[Data items]
________________________

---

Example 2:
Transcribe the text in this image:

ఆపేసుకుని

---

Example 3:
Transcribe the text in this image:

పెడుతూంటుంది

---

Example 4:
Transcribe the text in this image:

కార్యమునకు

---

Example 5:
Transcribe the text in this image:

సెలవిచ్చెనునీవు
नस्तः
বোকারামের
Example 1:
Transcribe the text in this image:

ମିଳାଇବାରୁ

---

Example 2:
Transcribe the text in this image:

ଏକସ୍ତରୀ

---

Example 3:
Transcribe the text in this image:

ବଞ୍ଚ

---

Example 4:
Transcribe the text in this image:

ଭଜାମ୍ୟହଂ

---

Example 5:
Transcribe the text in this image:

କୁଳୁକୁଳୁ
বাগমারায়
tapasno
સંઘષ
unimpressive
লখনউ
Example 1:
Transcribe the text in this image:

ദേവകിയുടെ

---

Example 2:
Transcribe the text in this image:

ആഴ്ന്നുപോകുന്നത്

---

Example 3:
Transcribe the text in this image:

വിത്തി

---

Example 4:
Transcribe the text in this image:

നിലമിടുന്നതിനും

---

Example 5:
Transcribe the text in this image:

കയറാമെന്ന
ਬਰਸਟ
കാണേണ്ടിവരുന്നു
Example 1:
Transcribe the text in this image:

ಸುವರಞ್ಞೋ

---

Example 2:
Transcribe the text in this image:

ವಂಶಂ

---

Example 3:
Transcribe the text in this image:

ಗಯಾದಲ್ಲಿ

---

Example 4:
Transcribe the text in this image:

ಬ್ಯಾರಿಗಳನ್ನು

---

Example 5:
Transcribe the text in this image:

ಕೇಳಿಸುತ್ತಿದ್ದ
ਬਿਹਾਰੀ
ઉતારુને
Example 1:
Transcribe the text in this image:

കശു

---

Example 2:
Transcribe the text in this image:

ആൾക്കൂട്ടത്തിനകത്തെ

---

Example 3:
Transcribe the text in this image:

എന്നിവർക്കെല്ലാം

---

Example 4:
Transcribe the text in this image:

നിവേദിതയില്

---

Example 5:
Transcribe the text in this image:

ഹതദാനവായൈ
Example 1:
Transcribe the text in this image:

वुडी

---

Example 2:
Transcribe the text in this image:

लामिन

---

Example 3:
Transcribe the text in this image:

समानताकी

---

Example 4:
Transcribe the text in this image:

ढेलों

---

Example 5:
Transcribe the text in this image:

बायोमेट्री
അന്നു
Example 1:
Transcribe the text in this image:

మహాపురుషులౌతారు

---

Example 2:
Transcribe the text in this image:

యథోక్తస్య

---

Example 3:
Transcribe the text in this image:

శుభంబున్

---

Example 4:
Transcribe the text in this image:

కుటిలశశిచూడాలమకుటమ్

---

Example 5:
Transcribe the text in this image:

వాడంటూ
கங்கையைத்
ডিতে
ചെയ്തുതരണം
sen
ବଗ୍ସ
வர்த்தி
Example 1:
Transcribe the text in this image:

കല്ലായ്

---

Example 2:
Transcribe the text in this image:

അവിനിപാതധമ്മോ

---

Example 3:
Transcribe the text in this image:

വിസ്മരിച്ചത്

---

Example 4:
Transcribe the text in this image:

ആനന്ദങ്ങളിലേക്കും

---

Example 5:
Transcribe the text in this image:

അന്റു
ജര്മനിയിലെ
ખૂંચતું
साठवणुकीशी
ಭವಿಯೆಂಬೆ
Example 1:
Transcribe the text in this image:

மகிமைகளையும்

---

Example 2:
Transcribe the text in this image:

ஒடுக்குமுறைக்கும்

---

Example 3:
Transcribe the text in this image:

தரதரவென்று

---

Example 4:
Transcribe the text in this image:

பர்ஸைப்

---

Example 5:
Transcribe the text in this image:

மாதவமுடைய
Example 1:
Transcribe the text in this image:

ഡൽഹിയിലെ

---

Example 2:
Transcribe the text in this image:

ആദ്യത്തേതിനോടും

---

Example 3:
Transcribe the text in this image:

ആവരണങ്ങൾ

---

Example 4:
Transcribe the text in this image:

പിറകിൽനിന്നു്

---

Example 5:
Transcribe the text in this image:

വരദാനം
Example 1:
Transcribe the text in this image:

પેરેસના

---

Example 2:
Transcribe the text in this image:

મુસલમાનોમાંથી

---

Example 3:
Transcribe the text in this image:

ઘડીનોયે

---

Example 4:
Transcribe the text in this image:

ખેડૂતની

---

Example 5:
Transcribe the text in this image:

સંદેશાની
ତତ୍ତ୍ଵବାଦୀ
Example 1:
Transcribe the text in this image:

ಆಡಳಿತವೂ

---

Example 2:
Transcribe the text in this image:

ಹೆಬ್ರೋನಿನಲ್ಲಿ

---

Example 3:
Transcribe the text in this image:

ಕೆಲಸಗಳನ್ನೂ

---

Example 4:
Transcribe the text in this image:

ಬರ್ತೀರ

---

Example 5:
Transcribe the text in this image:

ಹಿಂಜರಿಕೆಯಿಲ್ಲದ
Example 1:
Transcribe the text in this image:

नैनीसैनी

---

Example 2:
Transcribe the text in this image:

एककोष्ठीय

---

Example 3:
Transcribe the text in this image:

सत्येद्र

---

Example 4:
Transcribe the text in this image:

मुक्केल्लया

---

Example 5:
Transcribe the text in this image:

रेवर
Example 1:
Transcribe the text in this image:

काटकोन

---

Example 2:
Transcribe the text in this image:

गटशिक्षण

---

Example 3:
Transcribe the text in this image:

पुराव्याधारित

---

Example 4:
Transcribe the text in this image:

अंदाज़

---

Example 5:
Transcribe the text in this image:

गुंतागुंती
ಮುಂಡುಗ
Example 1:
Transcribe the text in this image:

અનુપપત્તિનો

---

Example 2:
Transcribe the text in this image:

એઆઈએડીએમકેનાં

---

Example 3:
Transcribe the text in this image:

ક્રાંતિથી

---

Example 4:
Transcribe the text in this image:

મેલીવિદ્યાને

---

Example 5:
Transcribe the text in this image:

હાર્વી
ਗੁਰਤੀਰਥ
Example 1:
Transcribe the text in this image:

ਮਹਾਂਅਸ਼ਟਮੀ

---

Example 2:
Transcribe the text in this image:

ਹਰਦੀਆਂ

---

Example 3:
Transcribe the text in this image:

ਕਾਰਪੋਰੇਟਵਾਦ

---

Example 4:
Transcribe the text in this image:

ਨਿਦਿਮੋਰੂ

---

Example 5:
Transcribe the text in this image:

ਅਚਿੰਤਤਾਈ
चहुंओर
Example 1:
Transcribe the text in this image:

________________________

▶ _YOUR INSTRUCTIONS_: Can you copy all of the lines above, character for character, without changing anything?

▶ _ANSWER TO THIS EXERCISE_:
---

Example 2:
Transcribe the text in this image:

ఆపేసుకుని

---

Example 3:
Transcribe the text in this image:

పెడుతూంటుంది

---

Example 4:
Transcribe the text in this image:

కార్యమునకు

---

Example 5:
Transcribe the text in this image:

సెలవిచ్చెనునీవు
नस्तः
বোকারামের
Example 1:
Transcribe the text in this image:

ମିଳାଇବାରୁ

---

Example 2:
Transcribe the text in this image:

ଏକସ୍ତରୀ

---

Example 3:
Transcribe the text in this image:

ବଞ୍ଚ

---

Example 4:
Transcribe the text in this image:

ଭଜାମ୍ୟହଂ

---

Example 5:
Transcribe the text in this image:

କୁଳୁକୁଳୁ
বাগমারায়
tapasno
સંઘષ
unimpressive
লখনউ
Example 1:
Transcribe the text in this image:

ദേവകിയുടെ

---

Example 2:
Transcribe the text in this image:

ആഴ്ന്നുപോകുന്നത്

---

Example 3:
Transcribe the text in this image:

വിത്തി

---

Example 4:
Transcribe the text in this image:

നിലമിടുന്നതിനും

---

Example 5:
Transcribe the text in this image:

കയറാമെന്ന
ਬਰਸਟ
കാണേണ്ടിവരുന്നു
Example 1:
Transcribe the text in this image:

ಸುವರಞ್ಞೋ

---

Example 2:
Transcribe the text in this image:

ವಂಶಂ

---

Example 3:
Transcribe the text in this image:

ಗಯಾದಲ್ಲಿ

---

Example 4:
Transcribe the text in this image:

ಬ್ಯಾರಿಗಳನ್ನು

---

Example 5:
Transcribe the text in this image:

ಕೇಳಿಸುತ್ತಿದ್ದ
ਬਿਹਾਰੀ
ઉતારુને
Example 1:
Transcribe the text in this image:

കശു

---

Example 2:
Transcribe the text in this image:

ആൾക്കൂട്ടത്തിനകത്തെ

---

Example 3:
Transcribe the text in this image:

എന്നിവർക്കെല്ലാം

---

Example 4:
Transcribe the text in this image:

നിവേദിതയില്

---

Example 5:
Transcribe the text in this image:

ഹതദാനവായൈ
Example 1:
Transcribe the text in this image:

वुडी

---

Example 2:
Transcribe the text in this image:

लामिन

---

Example 3:
Transcribe the text in this image:

समानताकी

---

Example 4:
Transcribe the text in this image:

ढेलों

---

Example 5:
Transcribe the text in this image:

बायोमेट्री
അന്നു
Example 1:
Transcribe the text in this image:

మహాపురుషులౌతారు

---

Example 2:
Transcribe the text in this image:

యథోక్తస్య

---

Example 3:
Transcribe the text in this image:

శుభంబున్

---

Example 4:
Transcribe the text in this image:

కుటిలశశిచూడాలమకుటమ్

---

Example 5:
Transcribe the text in this image:

వాడంటూ
கங்கையைத்
ডিতে
ചെയ്തുതരണം
sen
ବଗ୍ସ
வர்த்தி
Example 1:
Transcribe the text in this image:

കല്ലായ്

---

Example 2:
Transcribe the text in this image:

അവിനിപാതധമ്മോ

---

Example 3:
Transcribe the text in this image:

വിസ്മരിച്ചത്

---

Example 4:
Transcribe the text in this image:

ആനന്ദങ്ങളിലേക്കും

---

Example 5:
Transcribe the text in this image:

അന്റു
ജര്മനിയിലെ
ખૂંચતું
साठवणुकीशी
ಭವಿಯೆಂಬೆ
Example 1:
Transcribe the text in this image:

மகிமைகளையும்

---

Example 2:
Transcribe the text in this image:

ஒடுக்குமுறைக்கும்

---

Example 3:
Transcribe the text in this image:

தரதரவென்று

---

Example 4:
Transcribe the text in this image:

பர்ஸைப்

---

Example 5:
Transcribe the text in this image:

மாதவமுடைய
Example 1:
Transcribe the text in this image:

ഡൽഹിയിലെ

---

Example 2:
Transcribe the text in this image:

ആദ്യത്തേതിനോടും

---

Example 3:
Transcribe the text in this image:

ആവരണങ്ങൾ

---

Example 4:
Transcribe the text in this image:

പിറകിൽനിന്നു്

---

Example 5:
Transcribe the text in this image:

വരദാനം
Example 1:
Transcribe the text in this image:

પેરેસના

---

Example 2:
Transcribe the text in this image:

મુસલમાનોમાંથી

---

Example 3:
Transcribe the text in this image:

ઘડીનોયે

---

Example 4:
Transcribe the text in this image:

ખેડૂતની

---

Example 5:
Transcribe the text in this image:

સંદેશાની
ତତ୍ତ୍ଵବାଦୀ
Example 1:
Transcribe the text in this image:

ಆಡಳಿತವೂ

---

Example 2:
Transcribe the text in this image:

ಹೆಬ್ರೋನಿನಲ್ಲಿ

---

Example 3:
Transcribe the text in this image:

ಕೆಲಸಗಳನ್ನೂ

---

Example 4:
Transcribe the text in this image:

ಬರ್ತೀರ

---

Example 5:
Transcribe the text in this image:

ಹಿಂಜರಿಕೆಯಿಲ್ಲದ
Example 1:
Transcribe the text in this image:

नैनीसैनी

---

Example 2:
Transcribe the text in this image:

एककोष्ठीय

---

Example 3:
Transcribe the text in this image:

सत्येद्र

---

Example 4:
Transcribe the text in this image:

मुक्केल्लया

---

Example 5:
Transcribe the text in this image:

रेवर
Example 1:
Transcribe the text in this image:

काटकोन

---

Example 2:
Transcribe the text in this image:

गटशिक्षण

---

Example 3:
Transcribe the text in this image:

पुराव्याधारित

---

Example 4:
Transcribe the text in this image:

अंदाज़

---

Example 5:
Transcribe the text in this image:

गुंतागुंती
ಮುಂಡುಗ
Example 1:
Transcribe the text in this image:

અનુપપત્તિનો

---

Example 2:
Transcribe the text in this image:

એઆઈએડીએમકેનાં

---

Example 3:
Transcribe the text in this image:

ક્રાંતિથી

---

Example 4:
Transcribe the text in this image:

મેલીવિદ્યાને

---

Example 5:
Transcribe the text in this image:

હાર્વી
ਗੁਰਤੀਰਥ
Example 1:
Transcribe the text in this image:

ਮਹਾਂਅਸ਼ਟਮੀ

---

Example 2:
Transcribe the text in this image:

ਹਰਦੀਆਂ

---

Example 3:
Transcribe the text in this image:

ਕਾਰਪੋਰੇਟਵਾਦ

---

Example 4:
Transcribe the text in this image:

ਨਿਦਿਮੋਰੂ

---

Example 5:
Transcribe the text in this image:

ਅਚਿੰਤਤਾਈ
चहुंओर
Example 1:
Transcribe the text in this image:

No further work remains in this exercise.